Reproductive effects are changes in fertility or impaired development that occurs before or after birth.

Women may face difficulties in getting pregnant due to changes in their reproductive (oestrus) cycle, or experience complications during pregnancy or childbirth. Men may experience changes in sperm cell production or quality that diminish their fertility. 

Exposure to chemicals can also affect puberty and sexual behaviour. Developmental effects include any alterations in the growth or development of organs, resulting in structural and functional changes.

Testing for reproductive and developmental toxicity

To test for reproductive and developmental toxicity, animals are still used in studies. The chemical being tested is usually given orally or through inhalation over a specified period, both before and during pregnancy. Some studies may continue for more than one generation to gather more detailed information on potential harmful effects.

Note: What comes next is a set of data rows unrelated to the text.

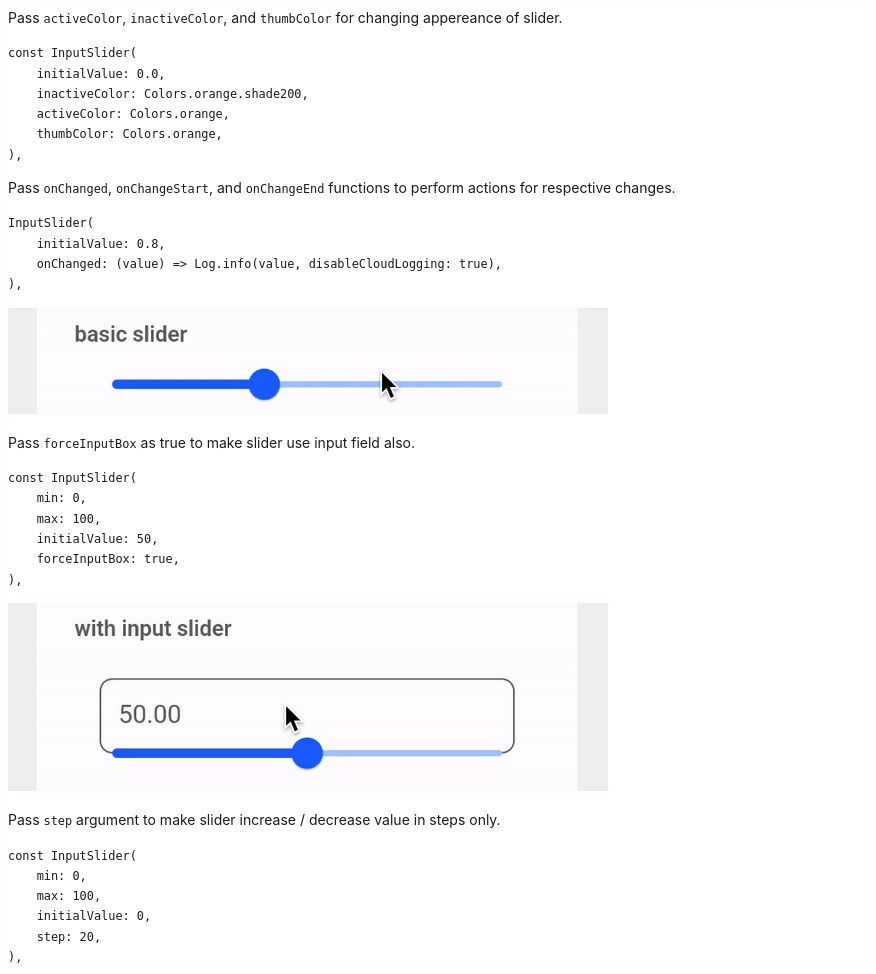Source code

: Pass `activeColor`, `inactiveColor`, and `thumbColor` for changing appereance of slider.

```dart{3-5}
const InputSlider(
    initialValue: 0.0,
    inactiveColor: Colors.orange.shade200,
    activeColor: Colors.orange,
    thumbColor: Colors.orange,
),
```

Pass `onChanged`, `onChangeStart`, and `onChangeEnd` functions to perform actions for respective changes.

```dart{4}
InputSlider(
    initialValue: 0.8,
    onChanged: (value) => Log.info(value, disableCloudLogging: true),
),
```

<img src="/images/flutter/atom-widgets/slider-basic.gif" alt="slider-basic">

Pass `forceInputBox` as true to make slider use input field also.

```dart{5}
const InputSlider(
    min: 0,
    max: 100,
    initialValue: 50,
    forceInputBox: true,
),
```

<img src="/images/flutter/atom-widgets/slider-input.gif" alt="slider-input">

Pass `step` argument to make slider increase / decrease value in steps only.

```dart{5}
const InputSlider(
    min: 0,
    max: 100,
    initialValue: 0,
    step: 20,
),
```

Currently, there is limited information available about the potential reproductive effects of nanomaterials. Typically, harmful effects occur after a chemical dissolves in the body, for example, after oral exposure in the gut when the chemical is absorbed into the bloodstream and reaches all organs. However, many nanomaterials have poor solubility and may not dissolve in the body. 

Some studies suggest that nanoparticles may pass through cells due to their small size and end up in the bloodstream, but more research and systematic testing are needed to fully understand their reproductive effects.